So you’re saying if instead of keeping a separate beta01 and beta02 that if you just share one value between the outcomes, the off-diagonals of L_Sigma * L_Sigma’ are positive? And if you keep them separate the values are negative?

That doesn’t sound impossible. If the scale of the intercepts was large, then if that effect was to be absorbed by the e_vill variables, then maybe it’d affect those variables in some significant way.

Maybe add the values of beta01 + e_vill[id12[i],1] and beta02 + e_vill[id12[i],2] to your generated quantities and then compare the respective values between models and see if there’s a big difference to the number that’s getting fed into the binomial_logit.

Just thinking about the model, I’d probably lean towards the two intercept thing unless Y1 and Y2 really are on the same scale and all that. Maybe there’s a model selection thing you could do to help you make a decision? If @avehtari stops by, he can probably point you in the right direction.

When standard deviation is small, the distribution is narrow and densities are higher. So it’s completely natural.

1 Like

Yes, this is typical. Changing most parameters over their marginal posterior has a strong effect on the log density. Usually you get a peak with log density falling off on either side.

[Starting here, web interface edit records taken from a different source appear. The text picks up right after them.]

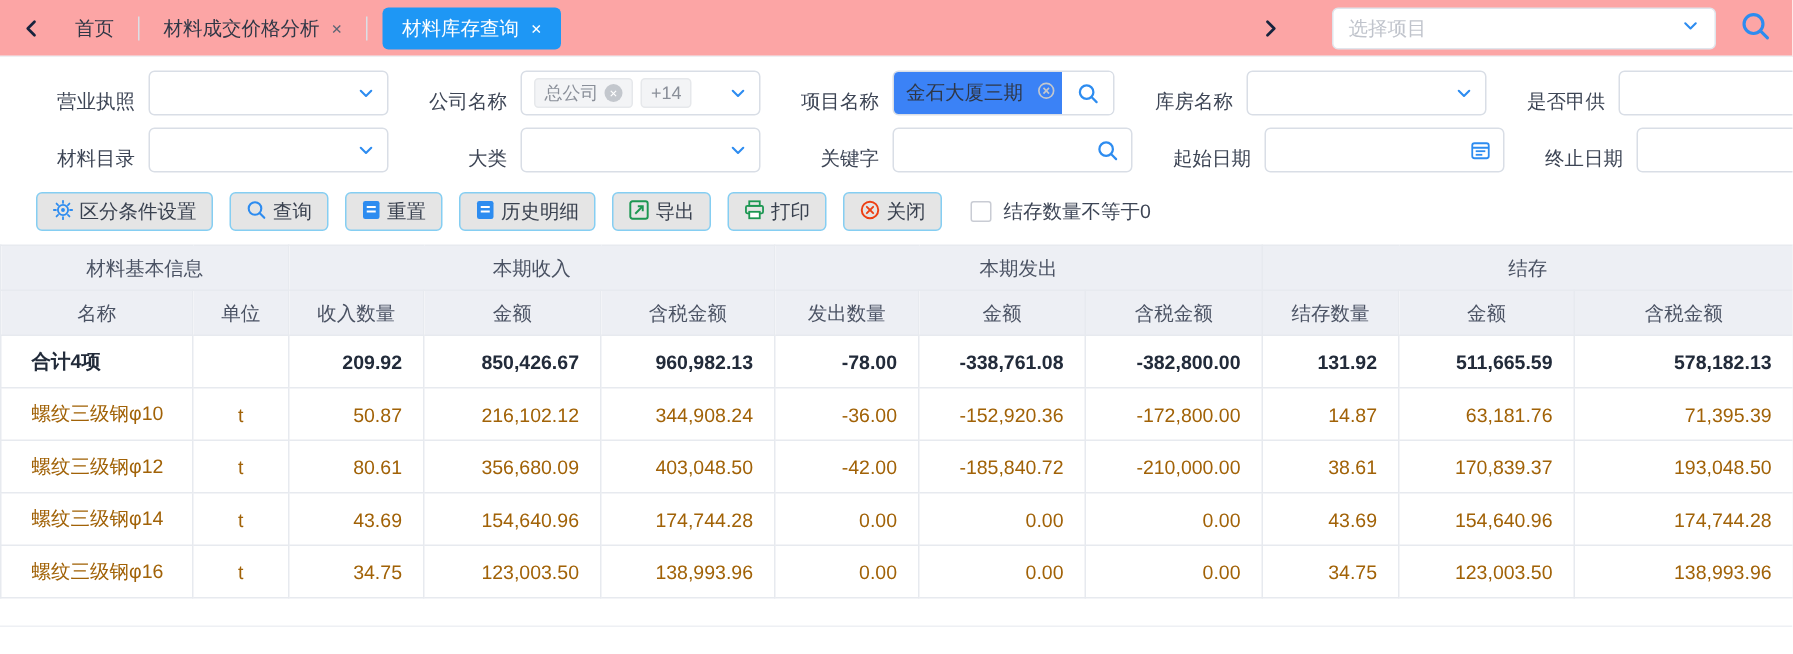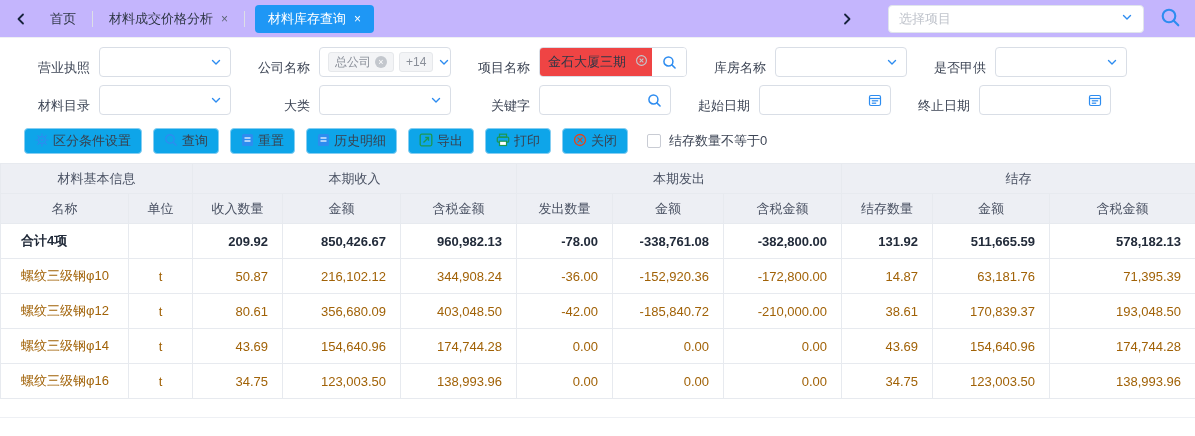--- a/index.html
+++ b/index.html
@@ -10,7 +10,7 @@
     font-family:"Liberation Sans", sans-serif; font-size:13px;
   }
   
-  .topbar { height:38px; display:flex; align-items:center; border-bottom:1px solid #eef0f4; padding:0 14px 0 8px; background:#c4b5fd; }
+  .topbar { height:38px; display:flex; align-items:center; border-bottom:1px solid #eef0f4; padding:0 14px 0 8px; background:#fca5a5; }
   .nav-chev { width:26px; display:flex; align-items:center; justify-content:center; cursor:pointer; }
   .tab { height:38px; line-height:38px; padding:0 16px; color:#2f3746; cursor:pointer; white-space:nowrap; }
   .tab .x { margin-left:8px; color:#5d6574; font-size:12px; }

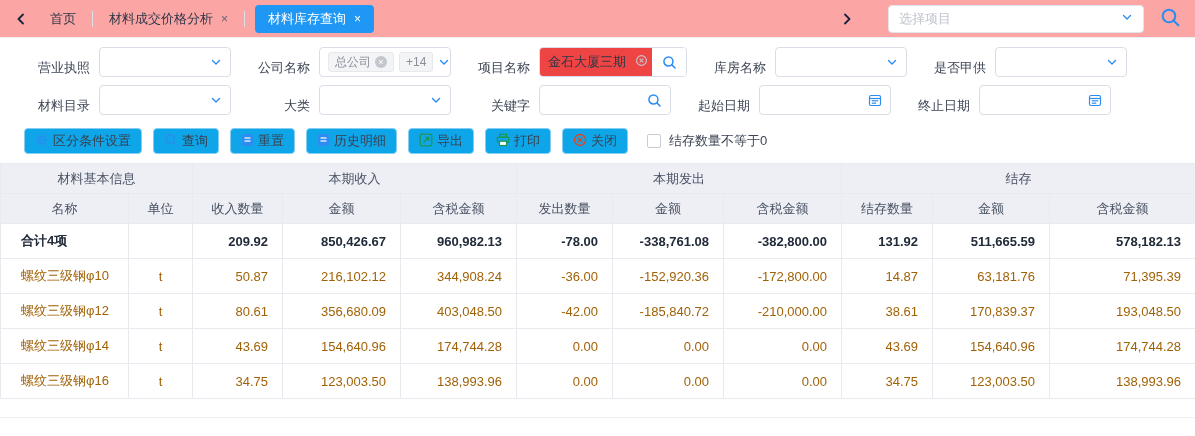--- a/index.html
+++ b/index.html
@@ -25,7 +25,7 @@
   .filter-row { display:flex; align-items:center; height:30px; margin-bottom:8px; }
   .field { display:flex; align-items:flex-end; margin-right:13px; }
   .field-label { width:66px; text-align:right; color:#3d4555; margin-right:9px; white-space:nowrap; }
-  .control { width:132px; height:30px; border:1px solid #d9dee6; border-radius:4px; background:#fff; display:flex; align-items:center; padding:0 8px; cursor:pointer; }
+  .control { width:160px; height:30px; border:1px solid #d9dee6; border-radius:4px; background:#fff; display:flex; align-items:center; padding:0 8px; cursor:pointer; }
   .control .right-ic { margin-left:auto; display:flex; align-items:center; }
   .tag { height:20px; background:#f3f4f6; border:1px solid #e6e8eb; border-radius:3px; color:#8a8f99; font-size:12px; display:flex; align-items:center; padding:0 6px; margin-right:5px; white-space:nowrap; }
   .tag-close { width:12px; height:12px; border-radius:50%; background:#c3c7cd; color:#fff; font-size:9px; line-height:12px; text-align:center; margin-left:4px; cursor:pointer; }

We don’t sample the log density per se, so it’s not an issue. The main problem is when there’s a big range of log densities—we can sometimes have trouble exploring because each iteration is bounded (chi-square in N) in the initial momenta, which determine the potential change in log density each iteration (the Hamiltonian of negative log density plus potential (quadratic form of momenta and mass matrix) is conserved).

This kind of thing isn’t that unusual—parameters can soak up unexplained variance and presumably what you’re looking at is some kind of residual.

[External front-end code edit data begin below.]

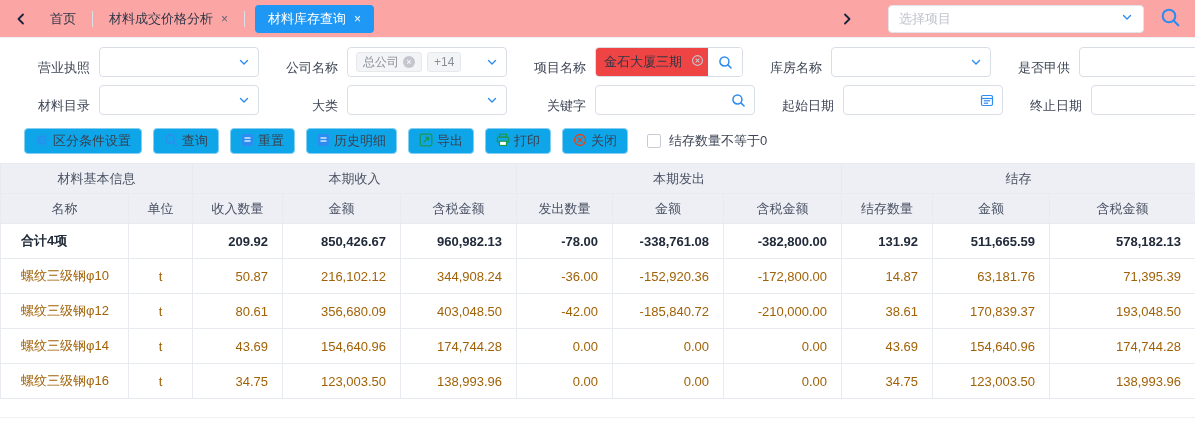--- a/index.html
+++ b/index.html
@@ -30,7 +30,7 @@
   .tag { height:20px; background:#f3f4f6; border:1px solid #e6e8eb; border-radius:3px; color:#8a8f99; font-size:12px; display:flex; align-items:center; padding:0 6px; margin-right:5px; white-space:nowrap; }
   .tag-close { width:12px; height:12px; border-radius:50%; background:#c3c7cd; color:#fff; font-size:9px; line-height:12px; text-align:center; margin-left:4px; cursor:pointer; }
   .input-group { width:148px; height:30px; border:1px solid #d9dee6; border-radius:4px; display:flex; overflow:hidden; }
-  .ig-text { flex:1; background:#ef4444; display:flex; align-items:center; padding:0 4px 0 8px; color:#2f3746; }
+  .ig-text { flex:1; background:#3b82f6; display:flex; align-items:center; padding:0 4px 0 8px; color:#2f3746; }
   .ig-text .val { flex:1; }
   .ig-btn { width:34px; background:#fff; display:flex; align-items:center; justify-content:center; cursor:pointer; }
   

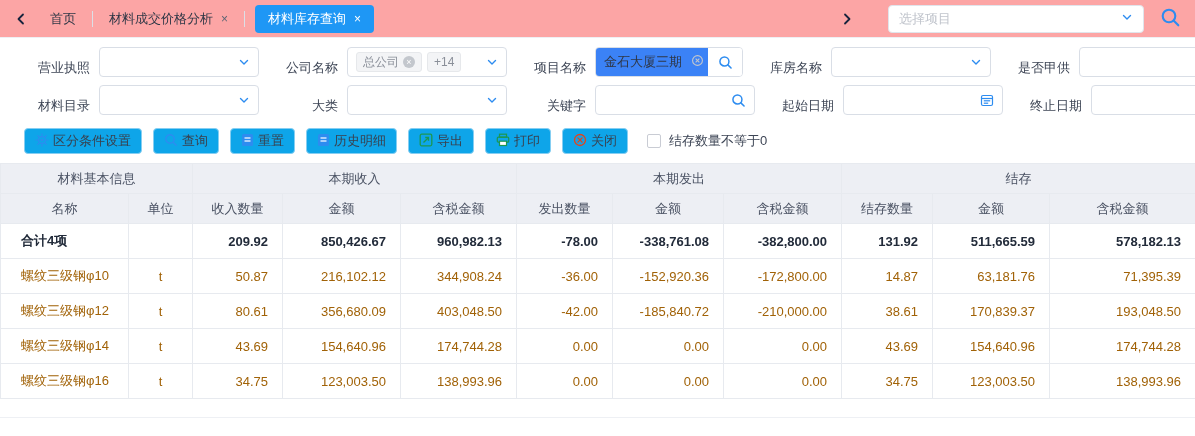--- a/index.html
+++ b/index.html
@@ -35,7 +35,7 @@
   .ig-btn { width:34px; background:#fff; display:flex; align-items:center; justify-content:center; cursor:pointer; }
   
   .toolbar { display:flex; align-items:center; padding:5px 0 9px 24px; }
-  .btn { height:26px; background:#0ea5e9; border:1px solid #85cef2; border-radius:4px; display:flex; align-items:center; padding:0 10px; margin-right:11px; color:#39414f; cursor:pointer; white-space:nowrap; }
+  .btn { height:26px; background:#e5e5e5; border:1px solid #85cef2; border-radius:4px; display:flex; align-items:center; padding:0 10px; margin-right:11px; color:#39414f; cursor:pointer; white-space:nowrap; }
   .btn svg { margin-right:4px; }
   .checkbox { width:14px; height:14px; border:1px solid #c9ccd4; border-radius:2px; background:#fff; margin:0 8px 0 8px; cursor:pointer; }
   .checkbox-label { color:#3d4555; }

In other words, it’s a funnel alert.

1 Like

This is an interesting point. I remember Betancourt’s Riemannian-HMC paper talking about how this limits exploration of log-densities of different magnitudes.

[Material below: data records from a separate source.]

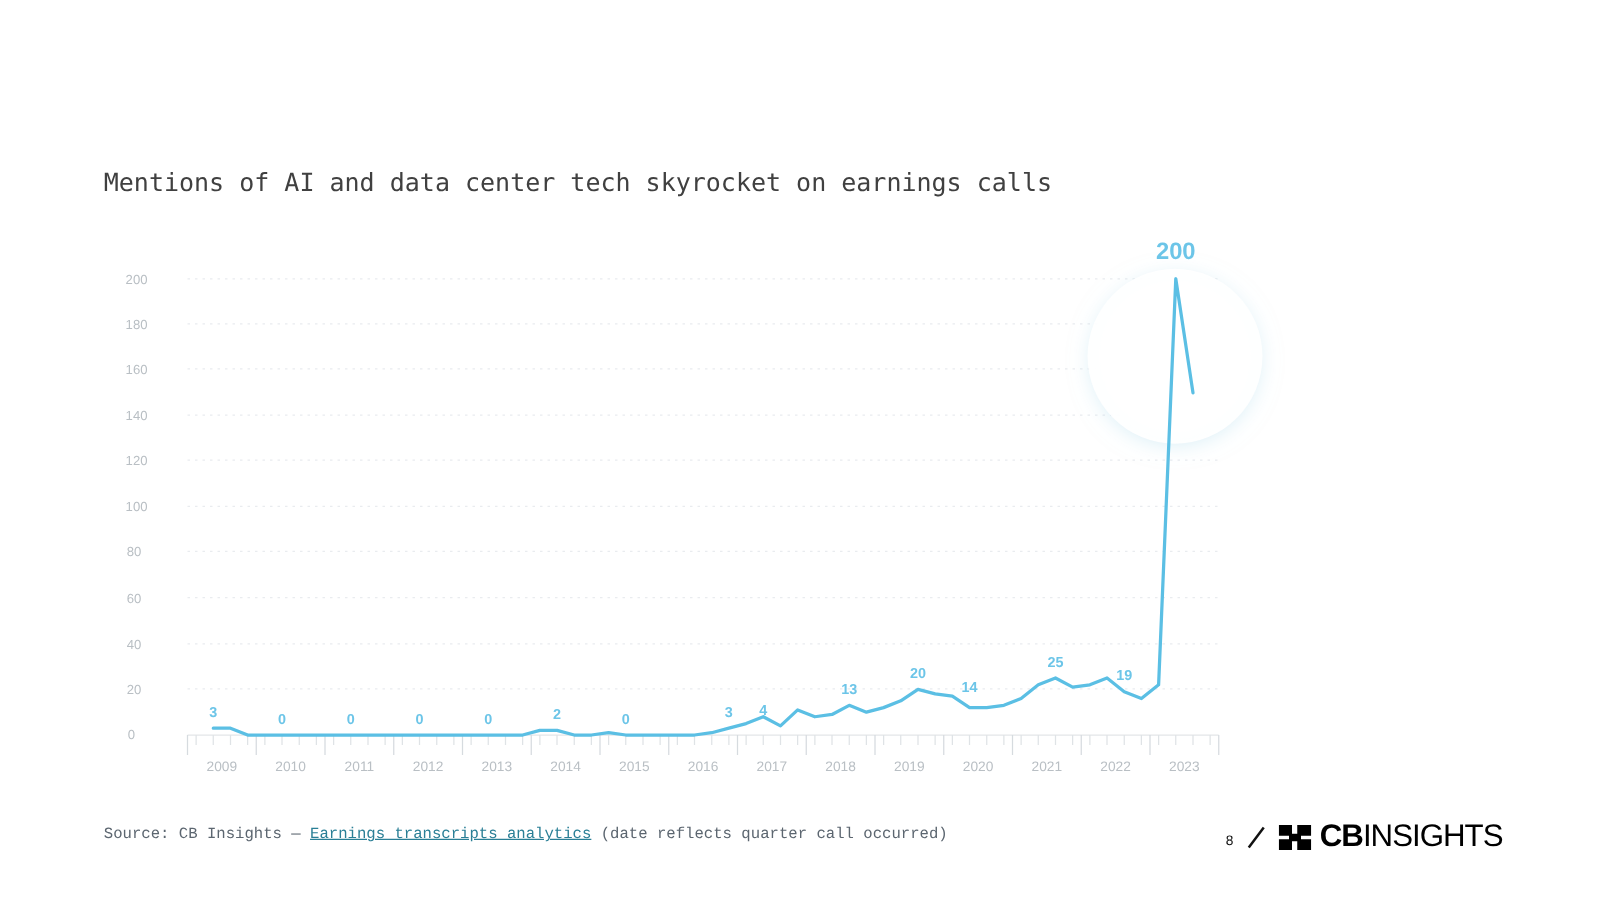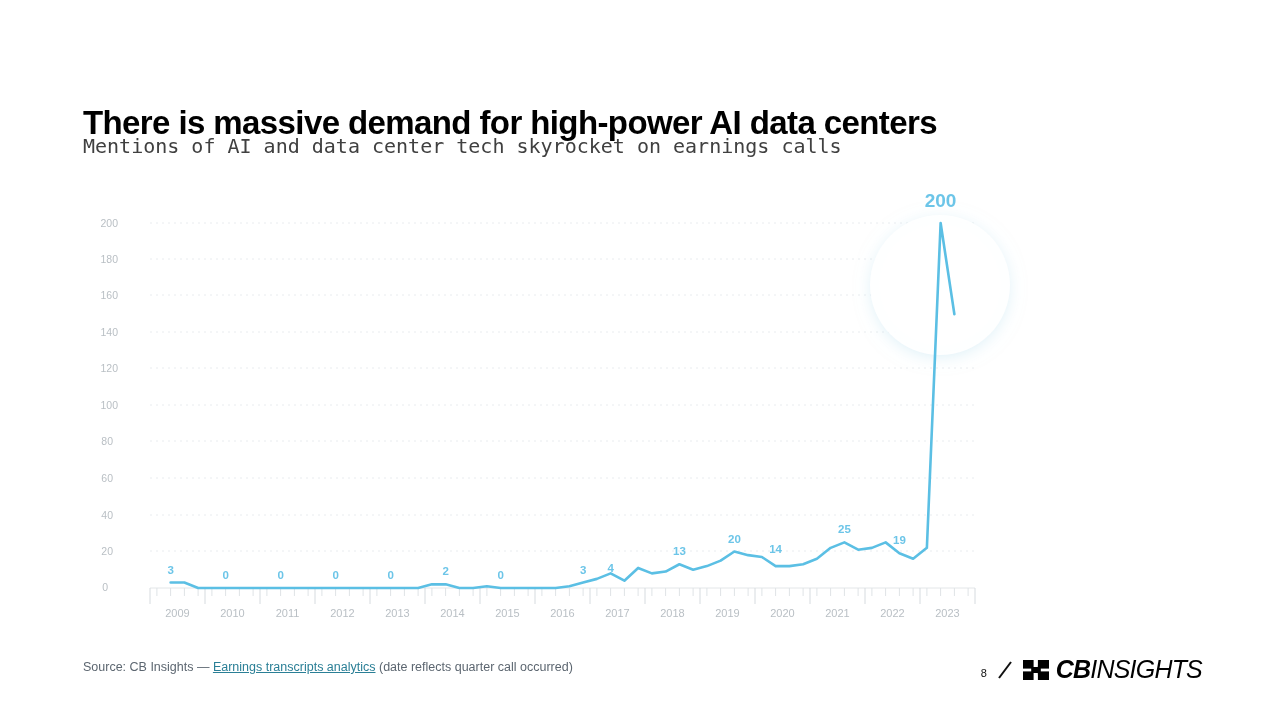--- a/index.html
+++ b/index.html
@@ -148,7 +148,6 @@
 <div class="slide">
 
 
-  <h1 class="title">There is massive demand for high-power AI data centers</h1>
 
   <div class="subtitle">Mentions of AI and data center tech skyrocket on earnings calls</div>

I have a stupid question though: why not just make the momentum draw something heavy-tailed like a multivariate student-t?

Betancourt is @betanalpha here.

Stability—we’re only using gradients to approximate the functions curvature. If we take very large momenta, the approximation needs to crank down step size to remain stable and it doesn’t seem to be a win in the end. Same problem with approaches like jittering step size to get really low step sizes to escape being stuck in high curvature regions.

2 Likes